§ DETAILS OPDRACHT:
Geef het gedeelte uit de tekst over de Romeinenbrief woordelijk terug, beginnend bij "Deze relatie met" en eindigend bij "van de gemeente.".
**** TEKSTPASSAGE
Iedereen die gelooft, ook een heiden, is een zoon en erfgenaam van Abraham. Daarbij klinkt ook een waarschuwing in hoofdstuk 11. De heidenen die als wilde loten zijn geënt op de edele olijfboom, moeten zich niet verheffen. Ook zij kunnen afgebroken worden als ze niet in het geloof blijven. En het natuurlijke Israël kan geënt worden als de Joden tot geloof komen.
Zie voor een uitgebreide uitleg deze studie: Wortel en takken: Rom.11:11-24.

De hoofdstukken 12 tot en met 16: Een vooruitblik

Romeinen 12:1-8: Onze persoonlijke toewijding aan God

De eerste twee verzen van Romeinen 12 zijn de inleiding voor het derde deel van de Romeinenbrief. Deze verzen zijn ook de verbinding tussen de eerdere hoofdstukken en wat nog komt. De oproep die Paulus doet om onszelf te wijden aan God, doet hij nadat hij heeft laten zien wat God voor ons heeft gedaan. Als we dat beseffen is een persoonlijke toewijding aan God het logische gevolg: onze “redelijke eredienst”.

Deze relatie met God en de toewijding aan Hem, is tevens de basis voor onze relatie met onze broeders en zusters. Daarom spreekt Paulus in de verzen 3 tot en met 8 over de verschillende gaven die God aan de gelovigen geeft. En hoe we deze gaven kunnen gebruiken voor het welzijn van de gemeente.

Romeinen 12:9-21: Onderlinge liefde

In dit gedeelte geeft Paulus een groot aantal korte voorschriften die we als richtlijn voor ons leven kunnen aanhouden. Ze zijn geworteld in de liefde. Die liefde moet ongeveinsd zijn, eerlijk en oprecht. Het Griekse woord wat hij gebruikt in vers 9 is “anhypocritos”: niet hypocriet.

De verzen 9 tot en met 13 horen grammaticaal bij elkaar en zijn vooral gericht op de verhouding tussen gelovigen onderling. Vanaf vers 14 trekt Paulus het breder. Laten we streven naar het goede voor alle mensen en vrede met alle mensen. En hij eindigt met het liefhebben van de vijanden.
********
**** INHOUD GEGEVENS
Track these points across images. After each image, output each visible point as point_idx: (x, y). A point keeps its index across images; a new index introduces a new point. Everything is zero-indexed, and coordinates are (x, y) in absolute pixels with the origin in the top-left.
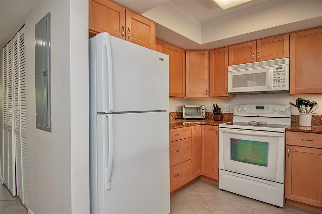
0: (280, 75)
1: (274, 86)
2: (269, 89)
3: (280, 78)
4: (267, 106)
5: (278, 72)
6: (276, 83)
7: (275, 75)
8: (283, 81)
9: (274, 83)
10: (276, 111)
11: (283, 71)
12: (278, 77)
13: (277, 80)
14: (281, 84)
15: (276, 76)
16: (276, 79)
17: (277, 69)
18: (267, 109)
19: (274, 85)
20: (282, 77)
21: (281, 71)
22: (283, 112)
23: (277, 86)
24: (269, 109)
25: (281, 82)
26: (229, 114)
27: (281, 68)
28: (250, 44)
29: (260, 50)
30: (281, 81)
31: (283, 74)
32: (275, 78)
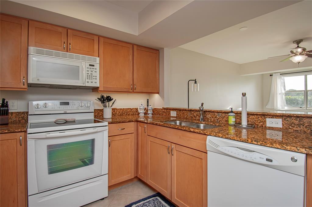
0: (92, 71)
1: (88, 82)
2: (83, 84)
3: (93, 75)
4: (73, 101)
5: (90, 68)
6: (90, 79)
7: (88, 71)
8: (95, 78)
9: (88, 79)
10: (82, 107)
11: (96, 69)
12: (91, 74)
13: (90, 77)
14: (94, 81)
15: (90, 72)
16: (90, 75)
17: (90, 65)
18: (73, 105)
19: (88, 80)
20: (94, 74)
21: (93, 69)
22: (88, 107)
23: (90, 82)
24: (75, 105)
25: (94, 79)
26: (18, 114)
27: (93, 66)
28: (60, 29)
29: (70, 41)
30: (93, 77)
31: (95, 72)
32: (88, 74)
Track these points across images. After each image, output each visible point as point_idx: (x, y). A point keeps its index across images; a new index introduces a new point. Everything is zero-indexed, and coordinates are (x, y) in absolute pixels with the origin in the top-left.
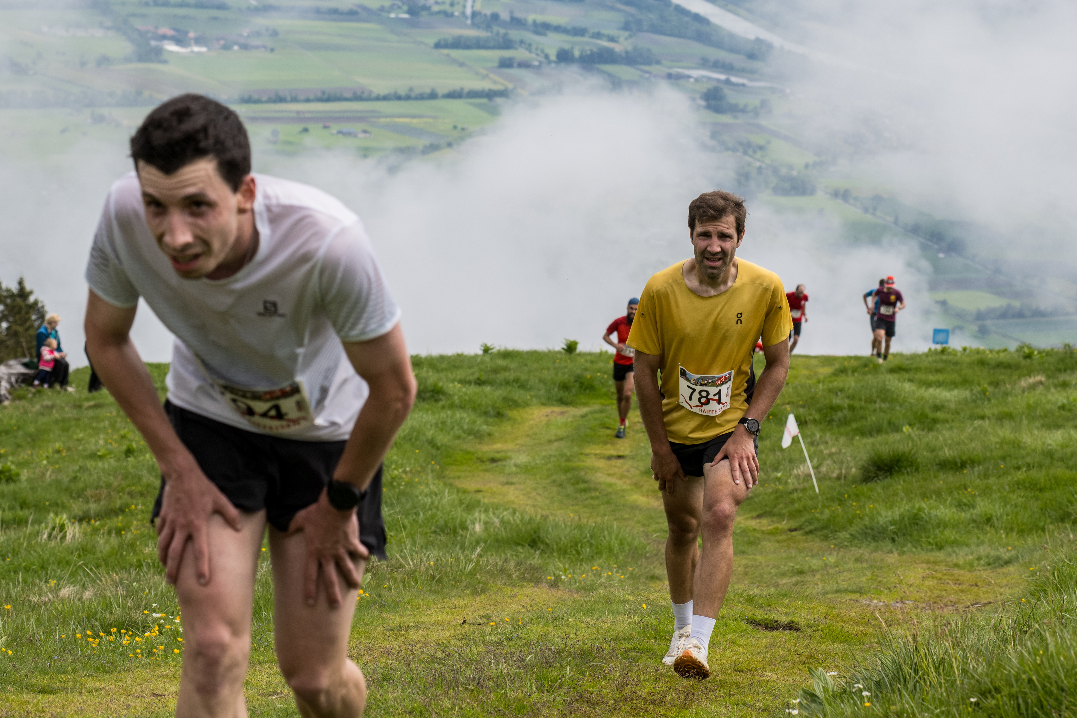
********
§ JOUW OPLOSSING:
Deze relatie met God en de toewijding aan Hem, is tevens de basis voor onze relatie met onze broeders en zusters. Daarom spreekt Paulus in de verzen 3 tot en met 8 over de verschillende gaven die God aan de gelovigen geeft. En hoe we deze gaven kunnen gebruiken voor het welzijn van de gemeente.